**Rendered page images:**
----
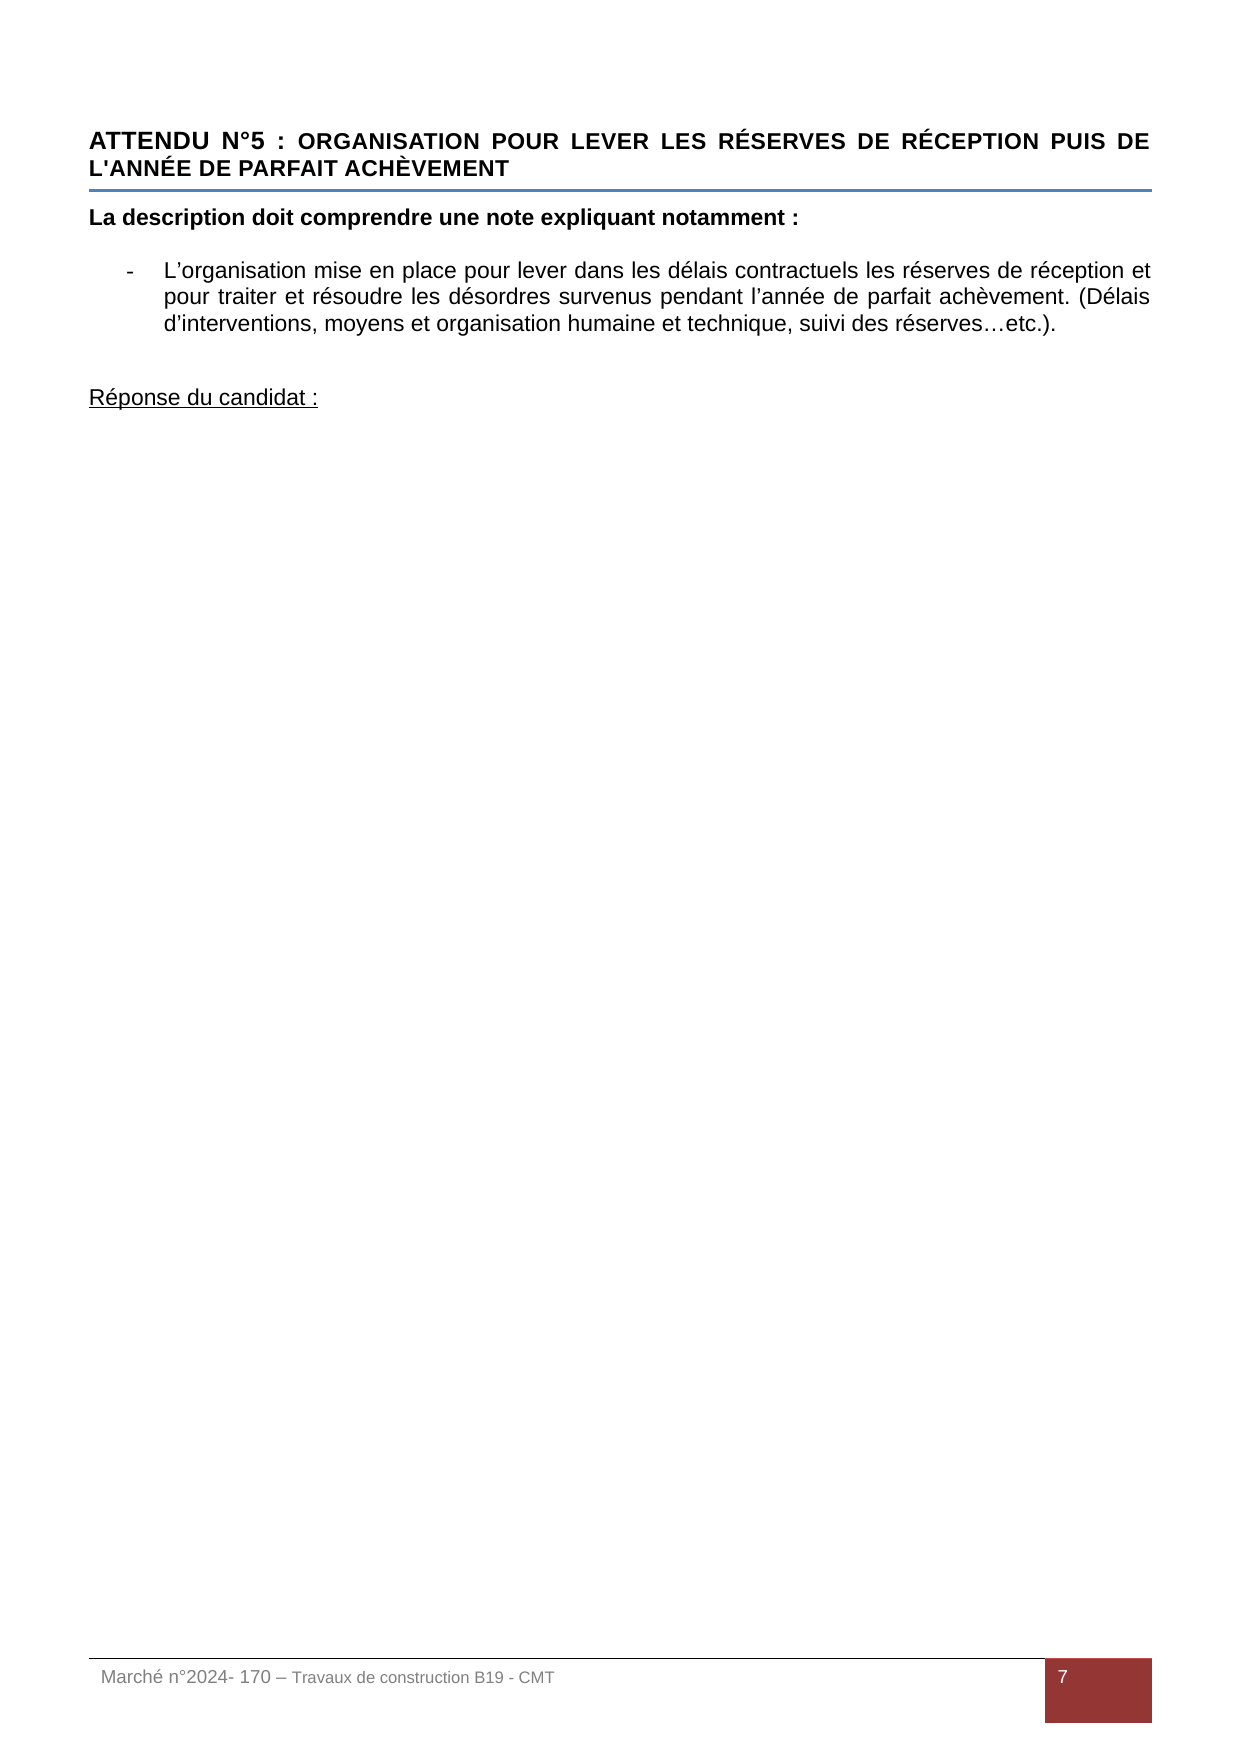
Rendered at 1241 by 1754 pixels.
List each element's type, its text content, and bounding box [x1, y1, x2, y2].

title Attendu n°5 : Organisation pour lever les réserves de réception puis de l'année de parfait achèvement [89, 126, 1152, 189]
list L’organisation mise en place pour lever dans les délais contractuels les réserves de réception et pour traiter et résoudre les désordres survenus pendant l’année de parfait achèvement. (Délais d’interventions, moyens et organisation humaine et technique, suivi des réserves…etc.). [126, 257, 1152, 336]
text La description doit comprendre une note expliquant notamment : [89, 204, 1152, 231]
text Réponse du candidat : [89, 384, 1152, 410]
----
**Aim of the task:** Omit the pictures and copy the records above exactly.

**Result of the task:**
Rendered at 1241 by 1754 pixels.
List each element's type, its text content, and bounding box [x1, y1, x2, y2].

title Attendu n°5 : Organisation pour lever les réserves de réception puis de l'année de parfait achèvement [89, 126, 1152, 189]
list L’organisation mise en place pour lever dans les délais contractuels les réserves de réception et pour traiter et résoudre les désordres survenus pendant l’année de parfait achèvement. (Délais d’interventions, moyens et organisation humaine et technique, suivi des réserves…etc.). [126, 257, 1152, 336]
text La description doit comprendre une note expliquant notamment : [89, 204, 1152, 231]
text Réponse du candidat : [89, 384, 1152, 410]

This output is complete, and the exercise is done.